__What the exercise asks__:
Output each record verbatim, with pictures left out.

__Given information__:
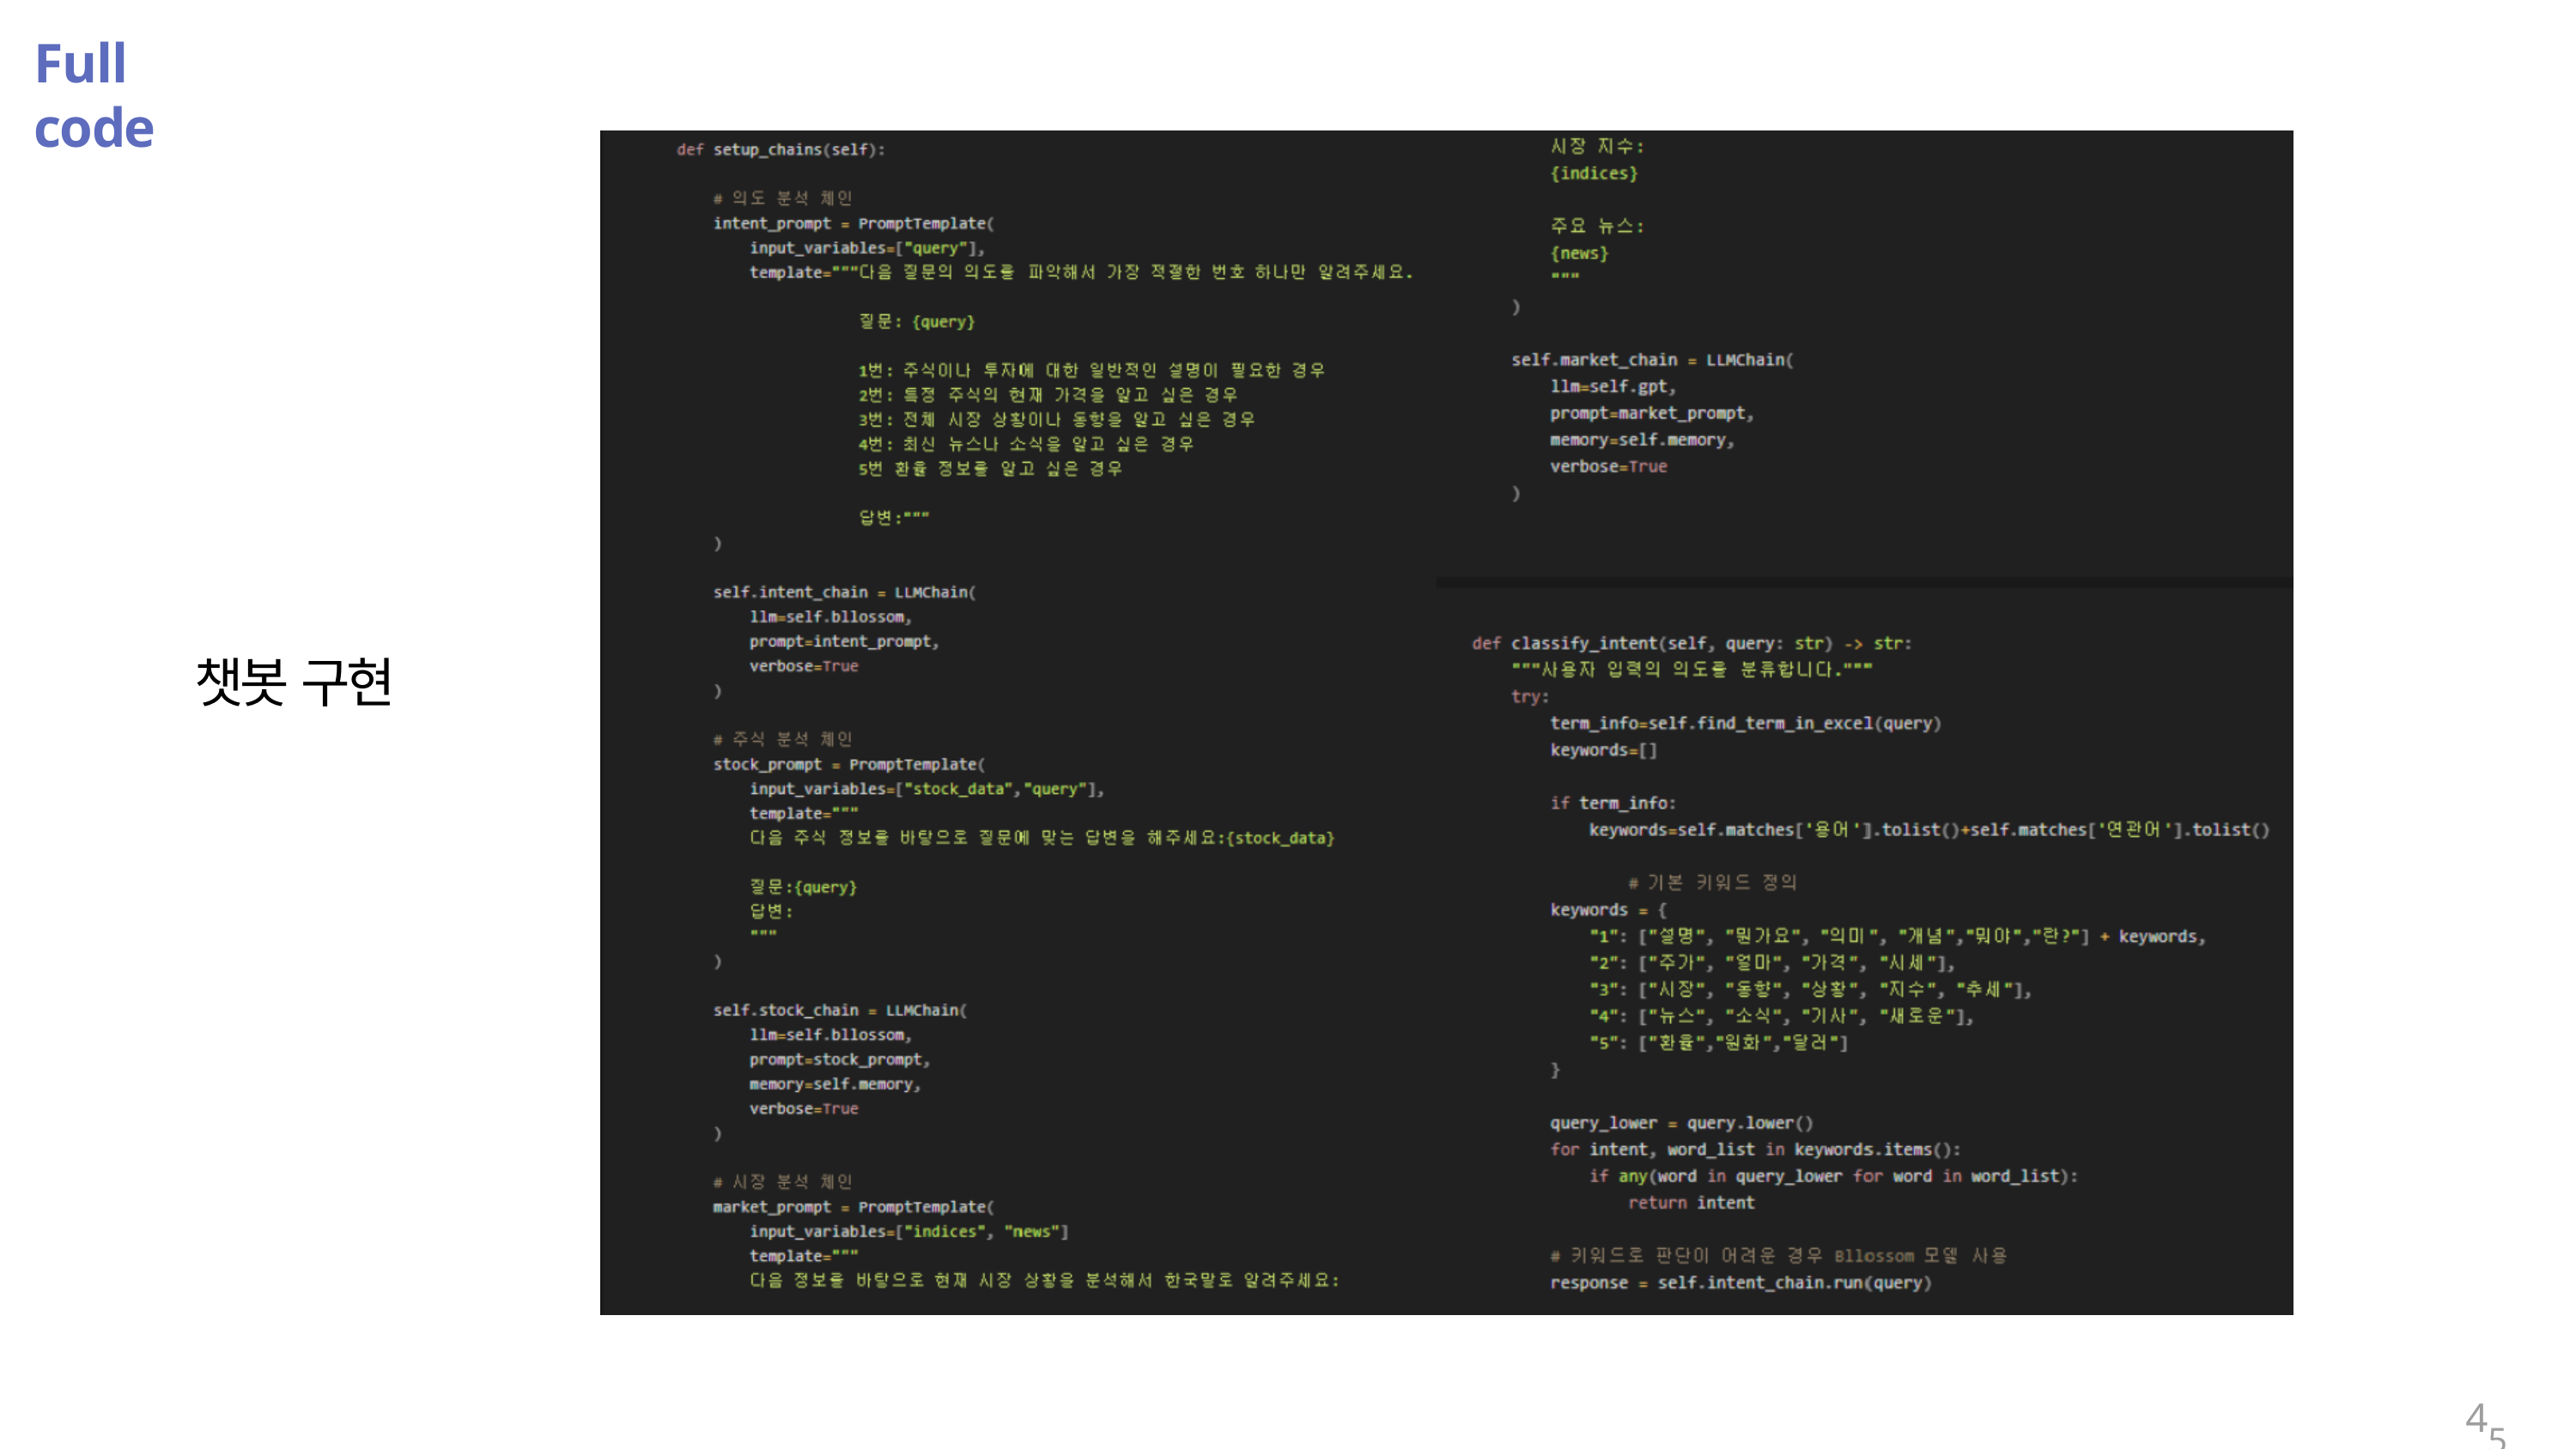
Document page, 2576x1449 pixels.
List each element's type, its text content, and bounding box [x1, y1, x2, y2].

picture [600, 130, 2294, 1315]
text_box Full code [32, 27, 244, 158]
text_box 4590 [2464, 1365, 2523, 1449]
text_box 챗봇 구현 [192, 647, 406, 714]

__Answer box__:
Document page, 2576x1449 pixels.
List each element's type, its text content, and bounding box [x1, y1, x2, y2].

picture [600, 130, 2294, 1315]
text_box Full code [32, 27, 244, 158]
text_box 4590 [2464, 1365, 2523, 1449]
text_box 챗봇 구현 [192, 647, 406, 714]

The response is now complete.